# [Given text]
-- start --

In short, compulsion is the key ingredient. And without it, the constitutional inquiry must come
to a close.

        The facts of this case could have come right out of a torts treatise. Rhodes was not
engaged in forced labor. She left her old prison job and volunteered to be a laundry porter in
exchange for benefits and higher pay. Even on the morning of the accident, Rhodes was not
compelled to work. As a new hire, Rhodes started the day watching the more experienced
laundry porters unload the bins until a fellow inmate invited her to join the rotation. The prison
guards didn’t say a word. In short, there was no state compulsion here—Rhodes simply stood in
the same shoes as an ordinary worker. And so her rights of recovery are no different from those
of an ordinary worker: state tort law.

                                                B.

        The majority ignores the fact that Rhodes was not compelled to work as a laundry porter.
By doing so, the majority strains the deliberate-indifference standard beyond its logical limits.
But that’s just the first misstep. The majority next falters by denying qualified immunity for
Jones and McPherson. It is not clearly established law that a workplace injury can amount to an
unconstitutional punishment just because it happened in prison. Thus, qualified immunity should
shield Jones and McPherson.

        As state officials, prison guards are immune from an inmate’s claim for money damages
unless their conduct violated “clearly established statutory or constitutional rights of which a
reasonable person would have known.” Harlow v. Fitzgerald, 457 U.S. 800, 818 (1982). A right
is clearly established if it is “clear to a reasonable officer that his conduct was unlawful in the
situation he confronted.” District of Columbia v. Wesby, 138 S. Ct. 577, 590 (2018) (citation
omitted).

        To defeat the immunity bar, a plaintiff must identify a Supreme Court case or a published
opinion from our circuit that recognizes a rights violation on similar facts. Unpublished orders
are not enough since they carry only persuasive authority. See Key v. Grayson, 179 F.3d 996,
 No. 20-1246                      Rhodes v. State of Mich. et al.                           Page 32

1000 (6th Cir. 1999) (“[P]re-existing law must dictate, that is, truly compel (not just suggest or
allow to raise a question about), the conclusion . . . that what defendant is doing violates federal
law in the circumstances.” (citation omitted)). The only exception is when a rights violation is so
obvious that any reasonable official would understand what the law forbids without the benefit of
a court case. See Wesby, 138 S. Ct. at 590. And the Supreme Court “has repeatedly told courts
not to define clearly established law at a high level of generality.” City of Escondido v. Emmons,
139 S. Ct. 500, 503 (2019).

-- end --

# [Given data]
-- start --

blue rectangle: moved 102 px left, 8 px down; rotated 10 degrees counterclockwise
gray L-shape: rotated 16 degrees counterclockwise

-- end --

# [Description of the task]
From the court opinion above, transcribe the passage that opens with the words "The majority ignores" and stops after "shield Jones and McPherson.".

# [Response for this exercise]
The majority ignores the fact that Rhodes was not compelled to work as a laundry porter.
By doing so, the majority strains the deliberate-indifference standard beyond its logical limits.
But that’s just the first misstep. The majority next falters by denying qualified immunity for
Jones and McPherson. It is not clearly established law that a workplace injury can amount to an
unconstitutional punishment just because it happened in prison. Thus, qualified immunity should
shield Jones and McPherson.